Bracket Puts Security Controls in Enterprise Hands
To further promote corporate adoption of public cloud, Bracket Computing this week added to its software-based Bracket Computing cells architecture a security suite whose controls never leave enterprise customers' hands.
Public cloud adoption is expected to soar, reaching $191 billion in 2020 from $58 billion in 2013, according to Forrester. In many cases business departments continue to propel these deployments, often leaving IT to ensure implementations are secure and meet enterprise's risk and governance policies, the research report said. But more IT departments are proactively wresting back control by providing lines of business with the cloud-based tools they need using protocols, tools, and procedures that adhere to technologists' best practices.
"The growth in use, maturity, and financial viability of public cloud platforms are proving their longstanding value as legitimate deployment options for enterprise applications. While not a one-for-one replacement for on-premise, hosting, or colocation, cloud platforms fit well as ideal deployment options for elastic and transient workloads built in modern application architectures," wrote James Staten, vice president and principal analyst at Forrester, in a blog. "It will increasingly be difficult to justify not leveraging cloud services."
Yet enterprises worry about public cloud security. When it comes to selecting a cloud solution, 82 percent of those surveyed picked security as the most important capability or attribute; data privacy came in second at 81 percent, while cost placed third at 78 percent, a 2014 PwC report determined. In other words, enterprises will pay at least some premium if they feel assured their data, networks, and systems are secure.
"If you have your own datacenter and are running it, it's a zone of trust," said Ambika Gadre, vice president product and marketing at Bracket, in an interview. "When I go to hyperscale cloud, how do I create trust in what is inherently an untrusted environment? How do I get that level of trust I'm used to in an environment that's untrusted from the get-go? The issue with trust is you don’t control the hypervisor as an enterprise."
Bracket hopes its newly released Bracket Security Fabric suite provides enterprises with this level of trust through its integrated encryption and authentication that's under a corporation's control. The software encrypts entire workloads and is supported by automated key management and pre-boot authentication designed to ensure confidentiality, integrity, and data-authenticity within Bracket's Computing Cells. Because security is integrated into the infrastructure, there's no performance degradation, said Gadre. The solution generates a key that's automatically sent to the customer and automatically renewed every 90 days, and which never leaves their datacenter, giving the enterprise control over everything, she said. Encryption and data are based in key appliances, directory services, and certificate authorities that are not viewable by cloud service providers or other cloud tenants, Bracket said.

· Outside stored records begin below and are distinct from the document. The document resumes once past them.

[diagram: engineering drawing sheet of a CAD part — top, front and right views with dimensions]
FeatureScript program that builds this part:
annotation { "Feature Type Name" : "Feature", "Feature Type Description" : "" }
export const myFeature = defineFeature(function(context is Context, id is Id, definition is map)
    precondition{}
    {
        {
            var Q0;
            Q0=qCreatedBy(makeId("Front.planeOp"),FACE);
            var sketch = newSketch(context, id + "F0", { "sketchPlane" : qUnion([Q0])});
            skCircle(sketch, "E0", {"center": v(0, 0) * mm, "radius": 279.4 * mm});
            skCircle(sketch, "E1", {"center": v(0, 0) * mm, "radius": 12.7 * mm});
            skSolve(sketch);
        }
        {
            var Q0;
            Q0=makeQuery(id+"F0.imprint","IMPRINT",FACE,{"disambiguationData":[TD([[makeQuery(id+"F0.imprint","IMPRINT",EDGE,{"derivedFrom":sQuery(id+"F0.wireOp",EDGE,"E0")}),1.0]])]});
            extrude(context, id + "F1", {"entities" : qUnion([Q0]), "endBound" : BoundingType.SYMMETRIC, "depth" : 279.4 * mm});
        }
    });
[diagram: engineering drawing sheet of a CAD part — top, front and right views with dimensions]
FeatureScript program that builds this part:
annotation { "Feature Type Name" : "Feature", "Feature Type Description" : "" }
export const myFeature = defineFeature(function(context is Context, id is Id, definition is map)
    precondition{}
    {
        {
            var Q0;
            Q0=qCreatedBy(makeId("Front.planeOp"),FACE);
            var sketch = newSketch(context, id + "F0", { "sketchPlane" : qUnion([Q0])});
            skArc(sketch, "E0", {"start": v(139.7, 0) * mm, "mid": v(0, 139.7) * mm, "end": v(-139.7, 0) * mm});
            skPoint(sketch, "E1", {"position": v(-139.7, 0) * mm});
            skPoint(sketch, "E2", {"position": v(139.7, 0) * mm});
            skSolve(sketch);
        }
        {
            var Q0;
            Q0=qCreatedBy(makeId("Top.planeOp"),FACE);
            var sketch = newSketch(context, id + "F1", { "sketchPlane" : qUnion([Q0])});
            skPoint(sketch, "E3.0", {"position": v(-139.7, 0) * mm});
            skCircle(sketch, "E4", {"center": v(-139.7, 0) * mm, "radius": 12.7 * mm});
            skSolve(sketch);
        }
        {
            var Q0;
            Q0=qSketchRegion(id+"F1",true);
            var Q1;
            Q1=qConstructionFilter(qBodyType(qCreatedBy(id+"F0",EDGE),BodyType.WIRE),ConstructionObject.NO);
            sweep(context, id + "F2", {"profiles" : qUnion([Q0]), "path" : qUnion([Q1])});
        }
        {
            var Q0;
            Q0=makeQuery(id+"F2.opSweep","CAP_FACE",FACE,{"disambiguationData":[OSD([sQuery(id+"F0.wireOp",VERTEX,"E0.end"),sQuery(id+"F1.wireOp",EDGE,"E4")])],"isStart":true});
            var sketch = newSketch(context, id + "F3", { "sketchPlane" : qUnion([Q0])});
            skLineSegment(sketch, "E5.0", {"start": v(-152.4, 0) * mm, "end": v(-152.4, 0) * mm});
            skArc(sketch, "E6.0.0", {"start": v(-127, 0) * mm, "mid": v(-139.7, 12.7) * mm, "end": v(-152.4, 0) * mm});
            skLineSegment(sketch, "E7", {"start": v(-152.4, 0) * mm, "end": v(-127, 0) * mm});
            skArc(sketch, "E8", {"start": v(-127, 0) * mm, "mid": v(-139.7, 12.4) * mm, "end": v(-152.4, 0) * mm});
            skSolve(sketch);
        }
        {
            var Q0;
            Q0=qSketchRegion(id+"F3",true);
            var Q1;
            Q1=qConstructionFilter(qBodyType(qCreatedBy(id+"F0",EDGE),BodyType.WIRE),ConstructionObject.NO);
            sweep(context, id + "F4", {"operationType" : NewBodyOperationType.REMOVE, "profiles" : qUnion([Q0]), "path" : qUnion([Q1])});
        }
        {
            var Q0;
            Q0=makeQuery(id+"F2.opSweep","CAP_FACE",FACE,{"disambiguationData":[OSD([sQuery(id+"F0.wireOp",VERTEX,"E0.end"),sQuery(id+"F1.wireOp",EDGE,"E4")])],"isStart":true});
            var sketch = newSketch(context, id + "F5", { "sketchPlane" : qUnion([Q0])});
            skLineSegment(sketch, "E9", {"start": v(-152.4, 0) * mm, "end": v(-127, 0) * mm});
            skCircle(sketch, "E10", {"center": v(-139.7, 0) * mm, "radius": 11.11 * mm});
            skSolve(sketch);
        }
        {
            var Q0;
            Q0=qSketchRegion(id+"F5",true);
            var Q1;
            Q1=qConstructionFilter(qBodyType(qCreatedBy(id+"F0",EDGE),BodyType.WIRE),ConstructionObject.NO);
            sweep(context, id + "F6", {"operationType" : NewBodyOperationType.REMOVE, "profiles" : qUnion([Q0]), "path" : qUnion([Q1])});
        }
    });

"It not only works across one cloud. It's more like a security fabric. It's your encryption keys. It works the same way whether it's on Google, Amazon, Microsoft, or the next service provider," said Gadre. "We want encryption to become the new boundary. Today in the datacenter there's a fight between IT and security. We've taken that issue off the table. All processes run in the background, transparent. When they revoke a key, they wipe a key because they're done with a particular workload, it disappears. It's ones and zeroes forever."
Bracket Security Fabric includes an always-on cryptographic engine that is consistent across multiple clouds, while the Computing Cell encrypts entire workloads – including all virtual machines, containers, server-based storage, and attached storage – so enterprises can store confidential data on the public cloud and control these assets, the developer said. Because it's encrypted and connected via a multi-cloud encrypted network gateway, data traveling on untrusted or shared networks is protected, according to Bracket.
"In a world where workloads are distributed across multiple environments, encryption provides a new boundary that secures data wherever it is," said Dan Boneh, Professor of Computer Science and Co-Director of the Computer Security Lab at Stanford University, in a statement.